The Nemanyich Dynasty and the Serb Empire.—A change for the better began when Stephen Nemanya became the Grand Zhupan of Rashka (1169). He succeeded in uniting all the Serb countries under his rule, and although he never took the title of king, he was the real founder of the Serb kingdom and of the royal dynasty of Nemanyich, which reigned over the Serb people for nearly 200 years. The youngest son of Stephen Nemanya, Prince Rastko, secretly left his father's royal court, went to a convent in Mount Athos, made himself a monk, and afterwards, under the name of Sava, became the first archbishop of Servia. As such he established eight bishoprics and encouraged schools and learning. He is regarded as the great patron and protector of education among the Serbs, as a saint, and as one of the greatest statesmen in the national history.

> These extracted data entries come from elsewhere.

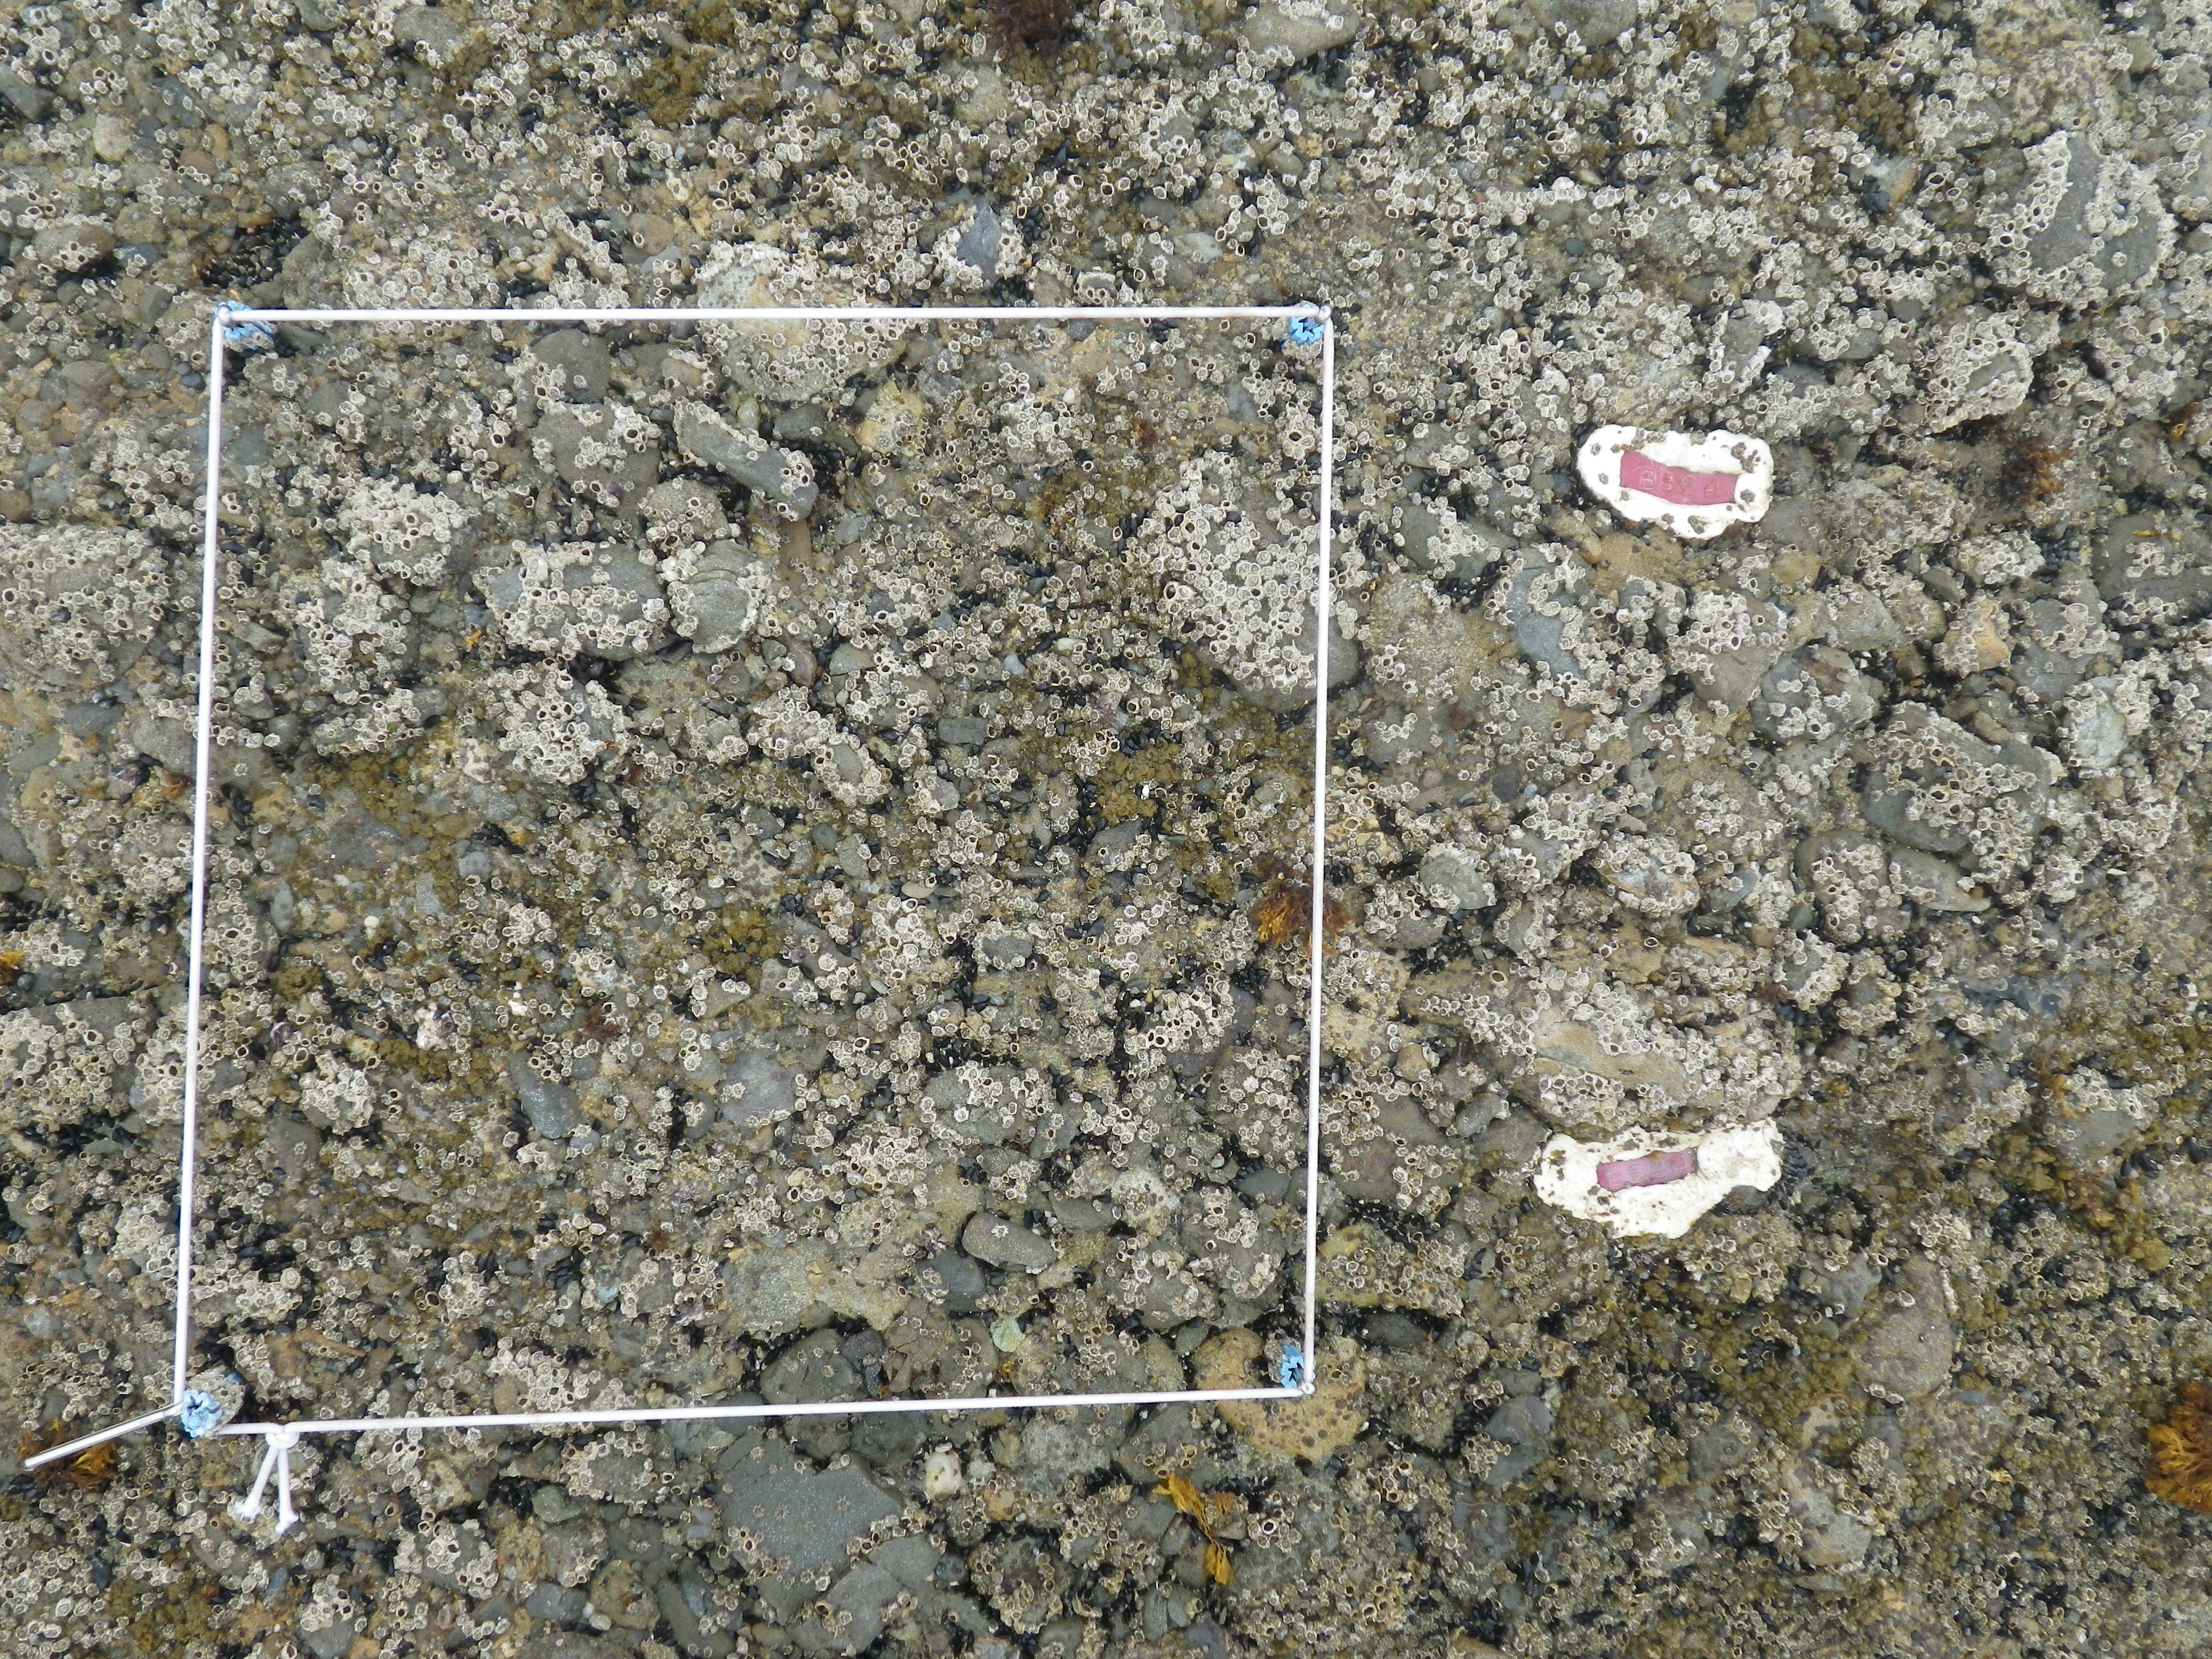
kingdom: Animalia
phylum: Arthropoda
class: Maxillopoda
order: Sessilia
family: Chthamalidae
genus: Chthamalus
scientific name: Chthamalus challengeri
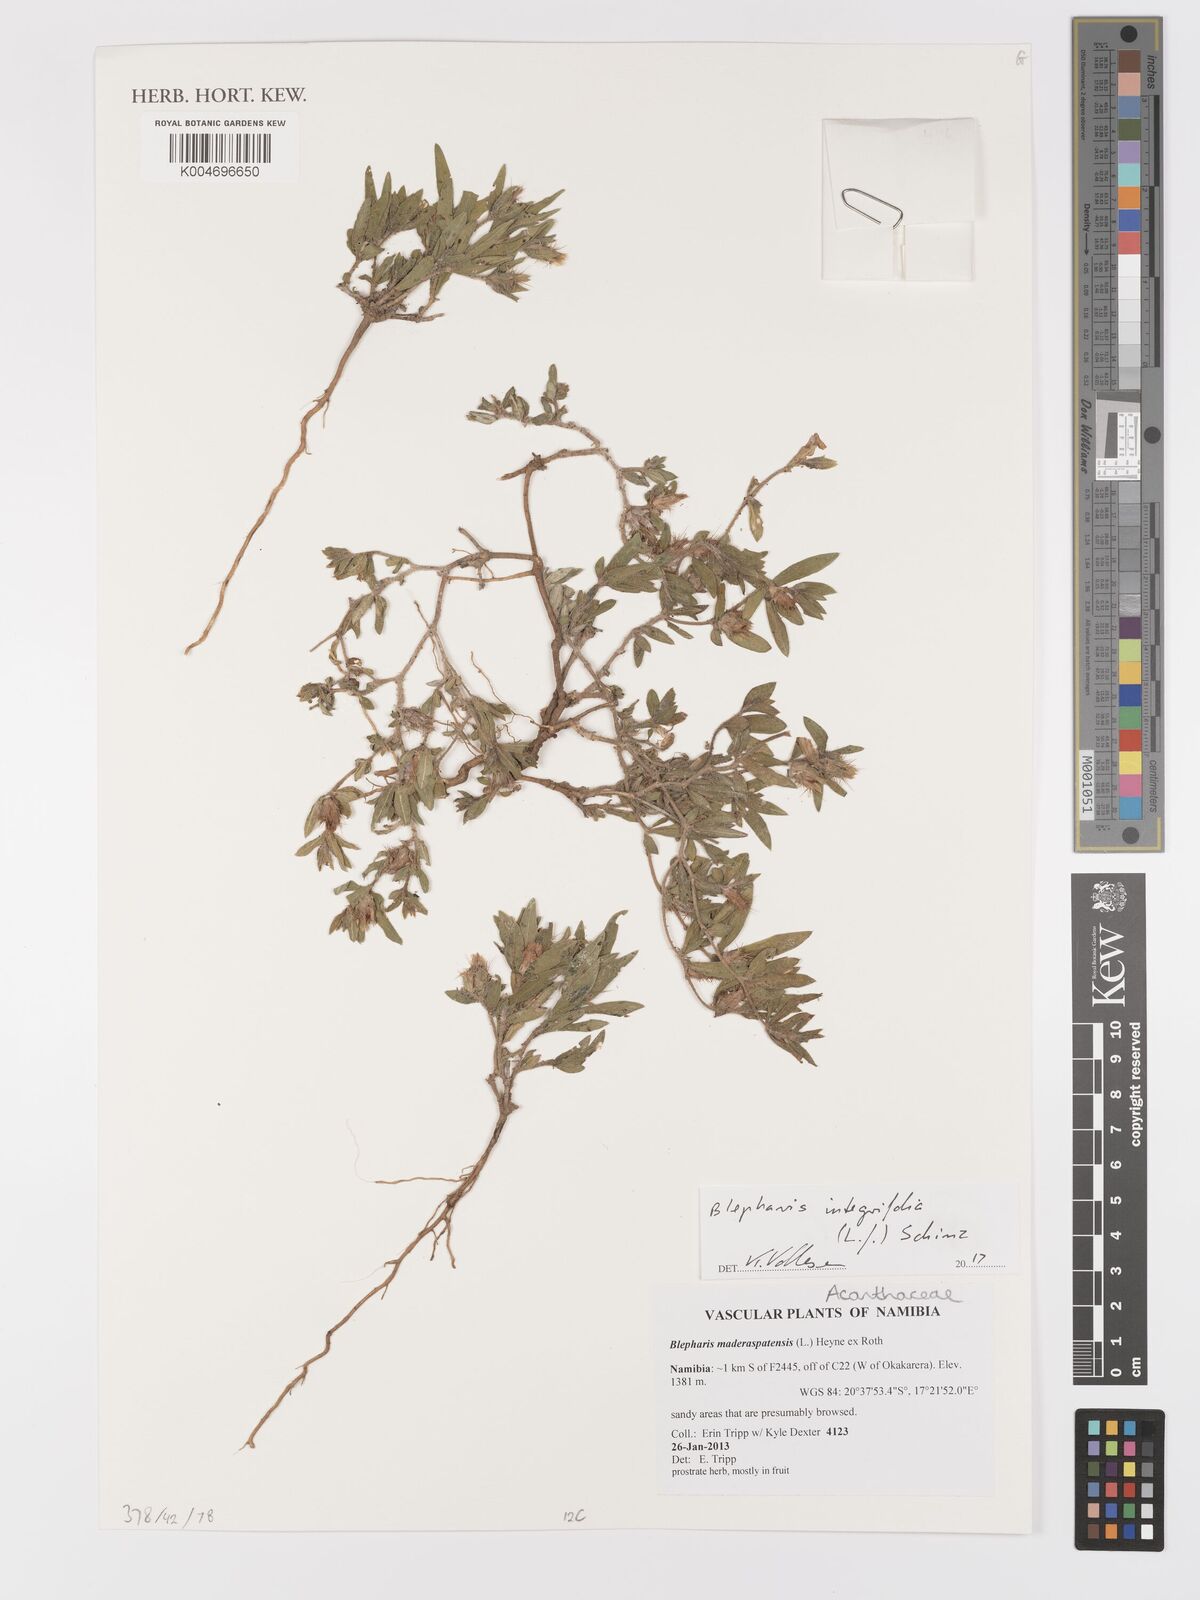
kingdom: Plantae
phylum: Tracheophyta
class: Magnoliopsida
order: Lamiales
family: Acanthaceae
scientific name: Acanthaceae
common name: Acanthaceae
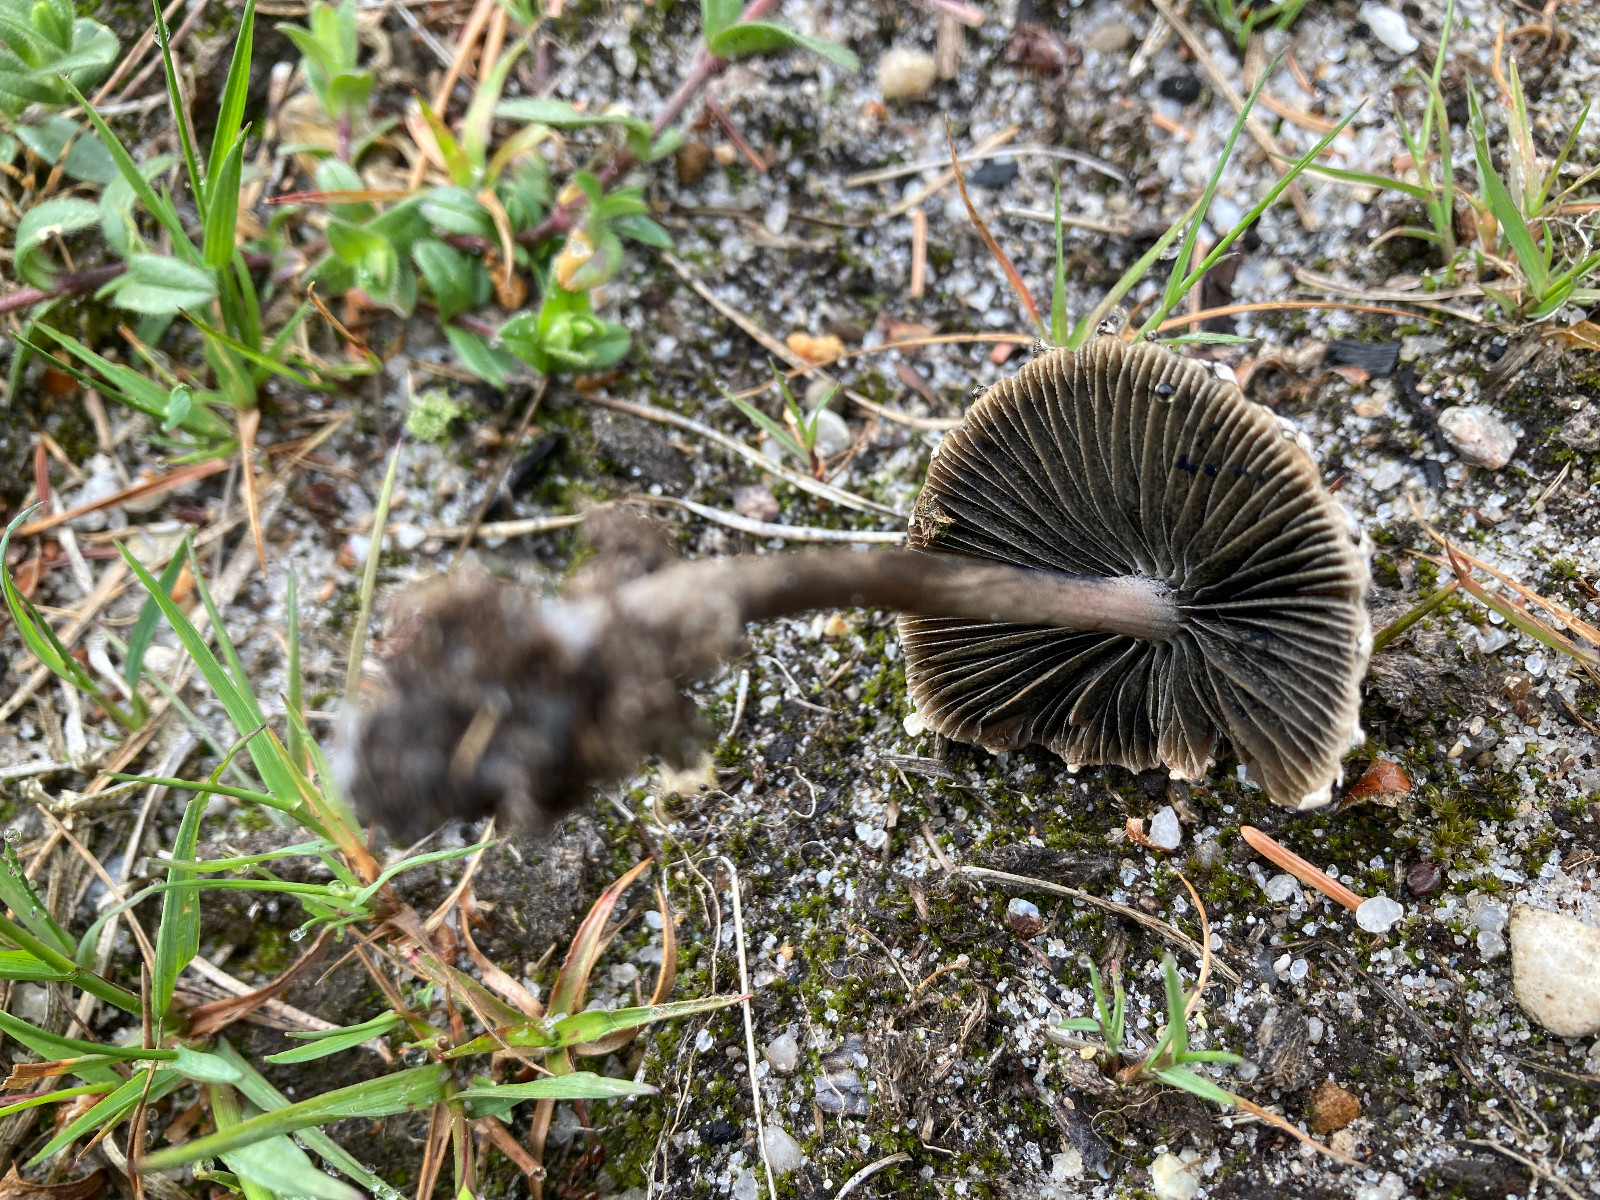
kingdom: Fungi
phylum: Basidiomycota
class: Agaricomycetes
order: Agaricales
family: Bolbitiaceae
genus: Panaeolus
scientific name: Panaeolus papilionaceus
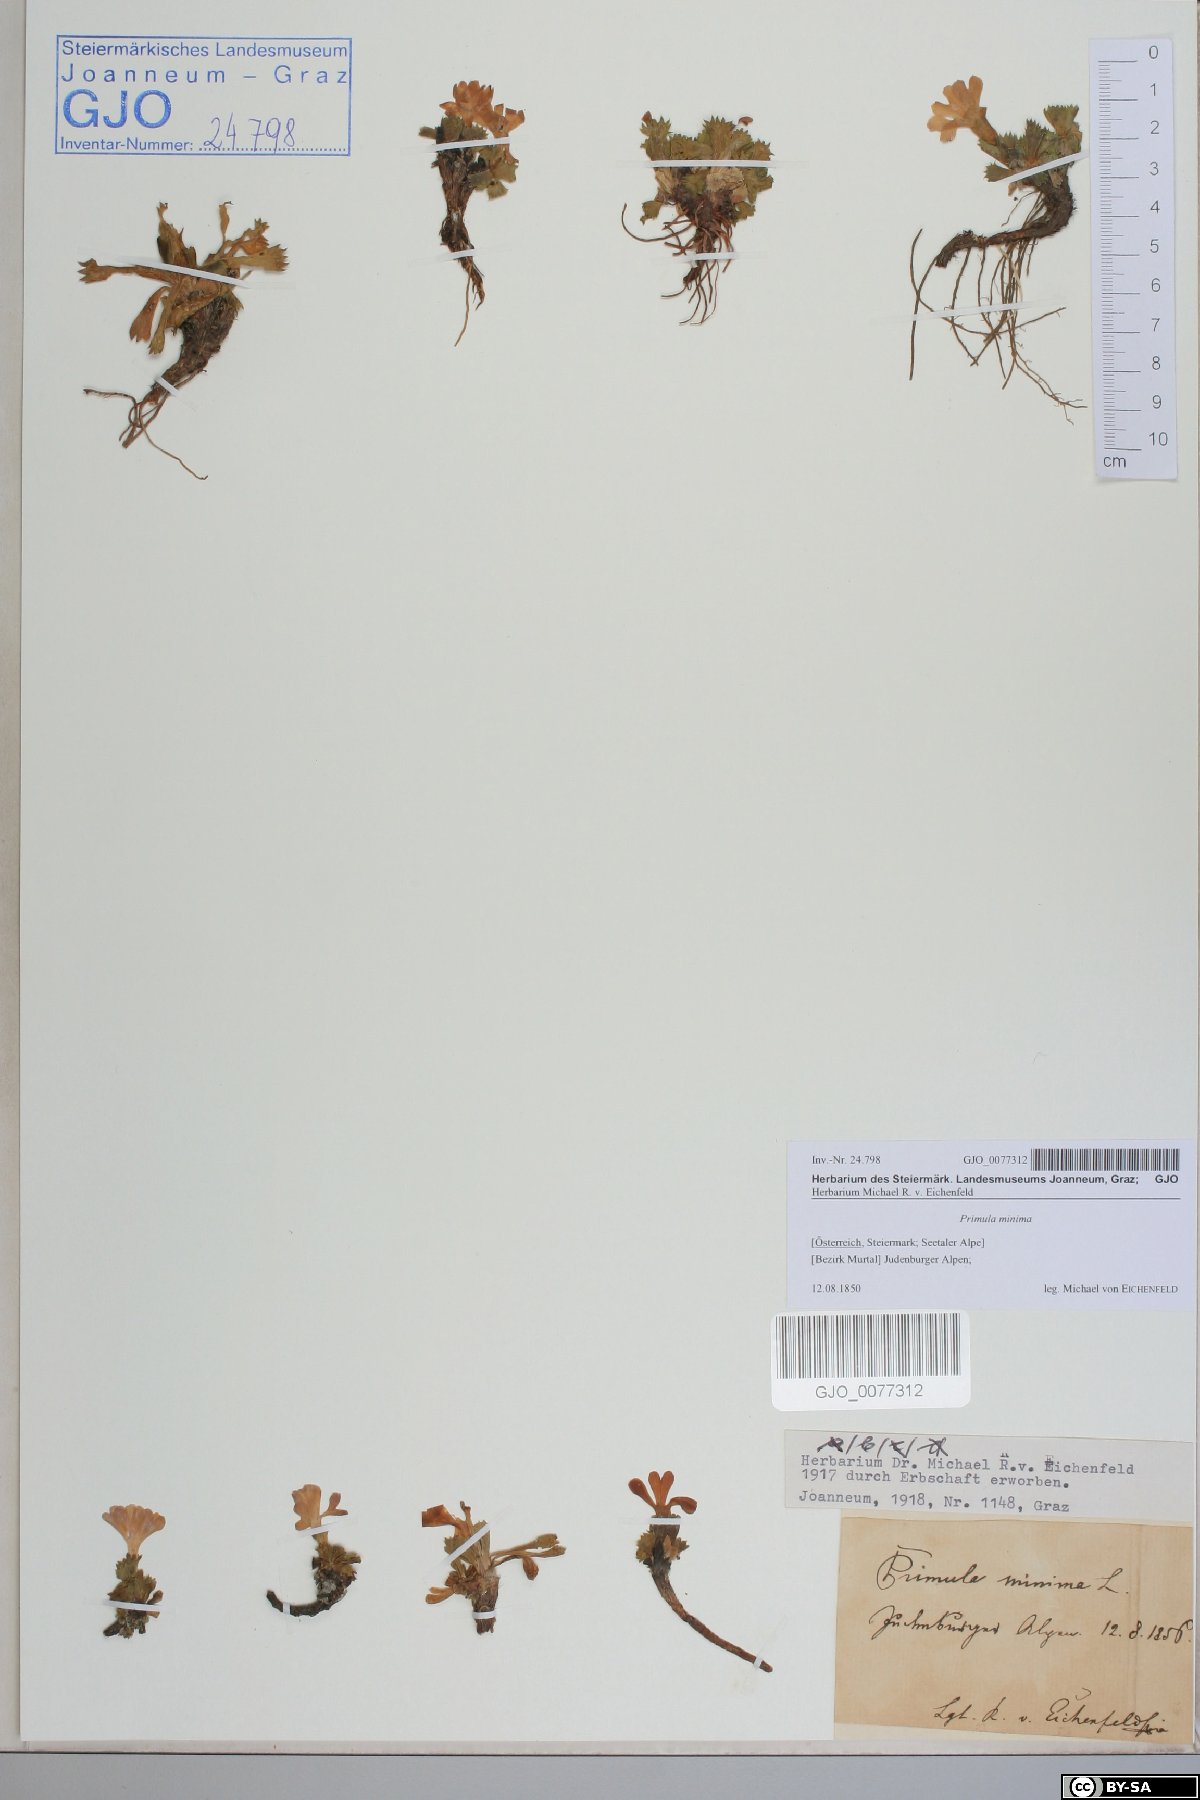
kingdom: Plantae
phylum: Tracheophyta
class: Magnoliopsida
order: Ericales
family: Primulaceae
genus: Primula
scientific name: Primula minima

After Stephen Nemanya and Sava the most distinguished members of the Nemanyich dynasty were Urosh I. (1242-1276), his son Milutin (1282-1321) and Stephen Dushan[1] (1331-1355). Urosh married Helen, a French princess of the house de Courtenay, and through her he kept friendly relations with the French court of Charles of Anjou in Naples. He endeavoured to negotiate an alliance between Serbs and French for the overthrow and partition of the Byzantine empire. His son Milutin continued that policy for some time, and increased his territory by taking several fortified places from the Greeks; but later he joined the Greeks under the emperor Andronicus against the Turks. Milutin's grandson, Stephen Dushan, was a great soldier and statesman. Seeing the danger which menaced the disorganized Byzantine empire from the Turks, he thought the best plan to prevent the Turkish invasion of the Balkan Peninsula would be to replace that empire by a Serbo-Greek empire. He took from the Greeks Albania and Macedonia; excepting Salonica, Kastoria and Iannina. Towards the end of 1345 he proclaimed himself “emperor of the Serbs and the Greeks,” and was as such solemnly crowned at Usküb on Easter Day 1346. At the same time he raised the archbishop of Ipek, the primate of Servia, to the dignity of patriarch. Three years later he convoked the Sabor (parliament) at Usküb to begin a codification of the laws and legal usages. The result was the publication, in 1349, of the Zakonik Tsara Dushana (Tsar Dushan's Book of Laws), a code of great historical interest which proves that Servia was not much behind the foremost European states in

  1. Dushan is a term of endearrnent, derived from dusha, “the soul,” and not, as formerly believed by Western philologists, from dushiti, “to strangle.”